§ **Dataset section**:

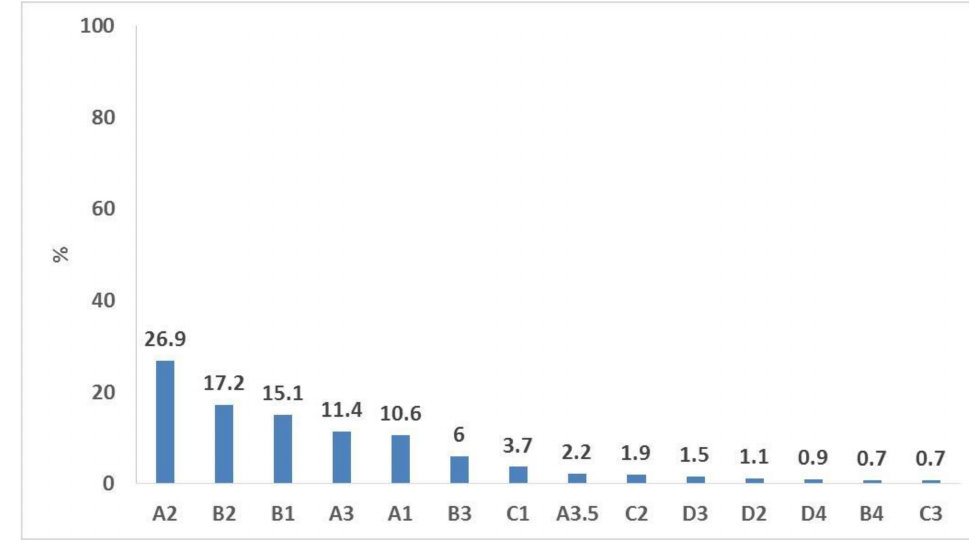
Figure 1. Self-perceived shades among the study participants.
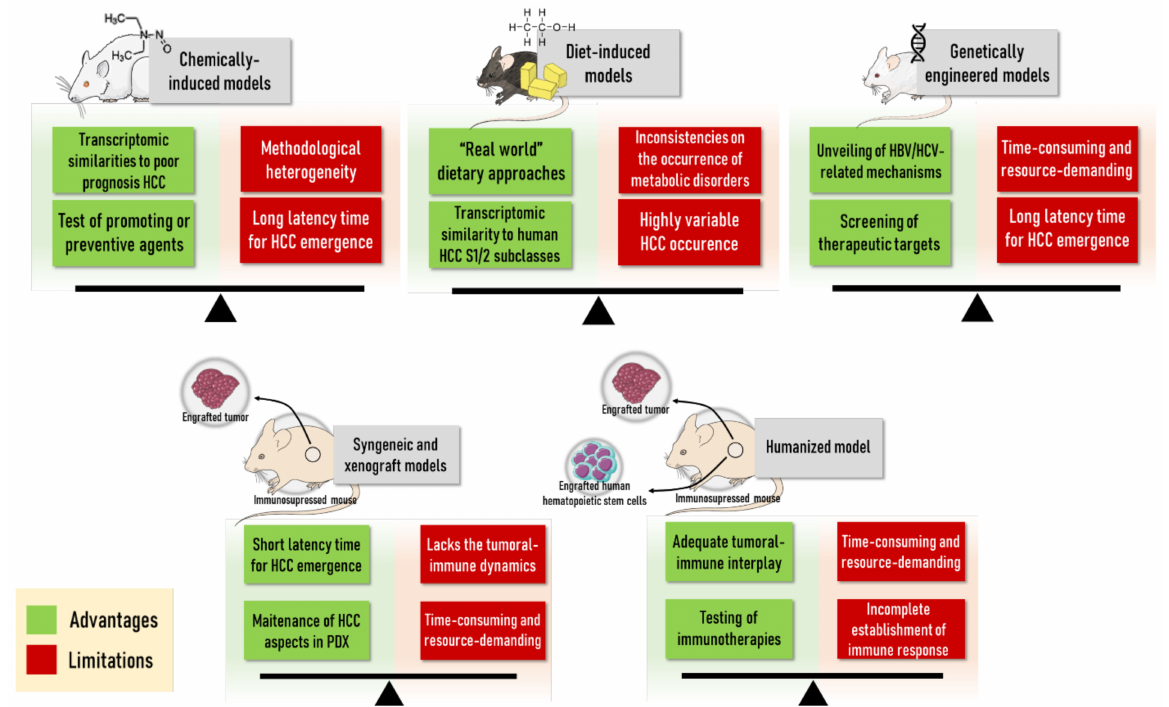
Figure 5. Main advantages and limitations of the main in vivo HCC mouse models available in the literature. The choice of the animal model must weight all the summarized aspects to provide relevant, translatable scientific data towards the understanding of hepatocarcinogenesis. The figure was composed with the aid of illustrations from the SMART-servier Medical Art available at https://smart.servier.com/ (accessed on 15 January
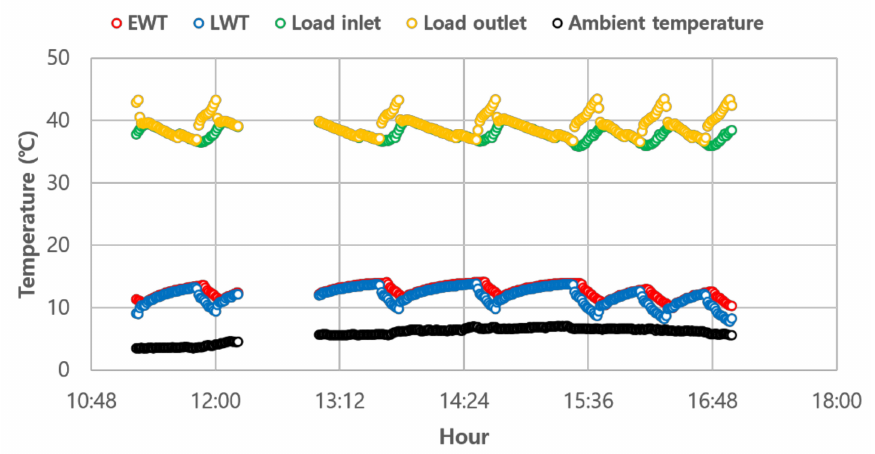
Figure 11. Heat source and load temperature.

§ **Exercise**:
Each line above gets copied exactly; leave the pictures out.

§ **Result**:
Figure 1. Self-perceived shades among the study participants.
Figure 5. Main advantages and limitations of the main in vivo HCC mouse models available in the literature. The choice of the animal model must weight all the summarized aspects to provide relevant, translatable scientific data towards the understanding of hepatocarcinogenesis. The figure was composed with the aid of illustrations from the SMART-servier Medical Art available at https://smart.servier.com/ (accessed on 15 January
Figure 11. Heat source and load temperature.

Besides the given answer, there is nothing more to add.